Figure 2Identification of four NRSF-binding sites in NPAS4
a. The neurological gene NPAS4 has many constrained elements overlapping introns and the upstream intergenic region. The gray shaded box contained only one constrained element using HMRD, while analysis of 29 mammalian sequences reveals four smaller elements. b, These four constrained elements in the first intron correspond to binding sites for the NRSF transcription factor, known to regulate neuronal lineages.
Figure 3Examination of evolutionary signatures identifies synonymous constrained elements (SCEs) and evidence of positive selection
a, Two regions within the HOXA2 open reading frame are identified as Synonymous Constraint Elements (red), corresponding to overlapping functional elements within coding regions. Note that the synonymous rate reductions are not obvious from the base-wise conservation measure (in blue). Both elements have been characterized as enhancers driving Hoxa2 expression in distinct segments of the developing mouse hindbrain. The element in the first exon encodes Hox-Pbx binding sites and drives expression in rhombomere 4[33], while the element in the second exon contains Sox binding sites and drives expression in rhombomere 2[32]. Synonymous constraint elements are also found in most other Hox genes, and up to a quarter of all genes. b, While ~85% of genes show only negative (purifying) selection and 9 % of genes show uniform positive selection, the remaining 6% of genes, including ABI2, show only localized regions of positively-selected sites. Each vertical bar covers the estimated 95% confidence interval for dN/dS at that site (with values of 0 truncated to 0.01 to accommodate the log scaling), and bars are colored according to a signed version of the SLR statistic for non-neutral evolution: blue for sites under purifying selection, gray for neutral sites, and red for sites under positive selection.
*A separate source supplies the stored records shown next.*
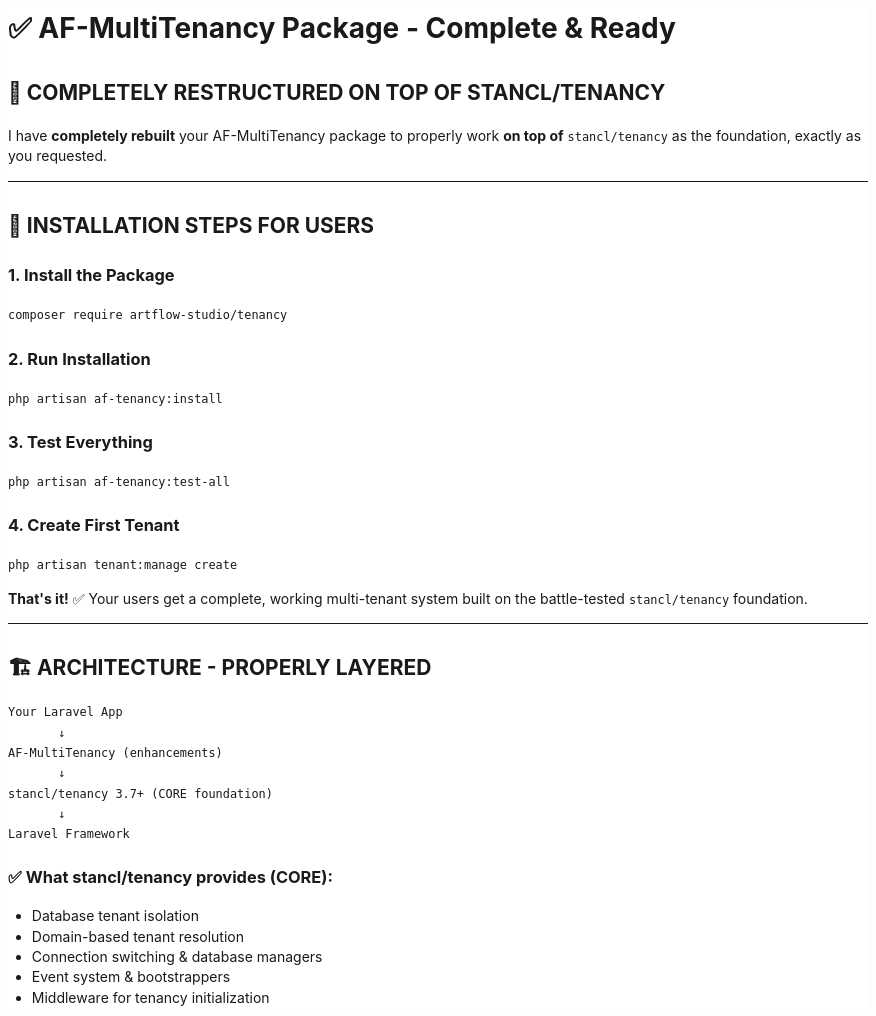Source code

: # ✅ AF-MultiTenancy Package - Complete & Ready

## 🎯 **COMPLETELY RESTRUCTURED ON TOP OF STANCL/TENANCY**

I have **completely rebuilt** your AF-MultiTenancy package to properly work **on top of** `stancl/tenancy` as the foundation, exactly as you requested.

---

## 🚀 **INSTALLATION STEPS FOR USERS**

### 1. Install the Package
```bash
composer require artflow-studio/tenancy
```

### 2. Run Installation 
```bash
php artisan af-tenancy:install
```

### 3. Test Everything
```bash
php artisan af-tenancy:test-all
```

### 4. Create First Tenant
```bash
php artisan tenant:manage create
```

**That's it!** ✅ Your users get a complete, working multi-tenant system built on the battle-tested `stancl/tenancy` foundation.

---

## 🏗️ **ARCHITECTURE - PROPERLY LAYERED**

```
Your Laravel App
       ↓
AF-MultiTenancy (enhancements)
       ↓
stancl/tenancy 3.7+ (CORE foundation)
       ↓
Laravel Framework
```

### ✅ **What stancl/tenancy provides (CORE):**
- Database tenant isolation
- Domain-based tenant resolution  
- Connection switching & database managers
- Event system & bootstrappers
- Middleware for tenancy initialization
Figure 4Utilizing constraint to identify candidate mutations
Conservation can help us resolve amidst multiple SNPs the ones that disrupt conserved functional elements and are likely to have regulatory roles. In this example, a SNP (rs6504340) associated with tooth development is perfectly linked to a conserved intergenic SNP, rs8073963, 7.1kb away, which disrupts a deeply conserved Forkhead-family motif in a strong enhancer. While the SNPs shown here stem from GWAs or HAPMAP data, the same principle should be applicable also to associated variants detected by resequencing the region of interest.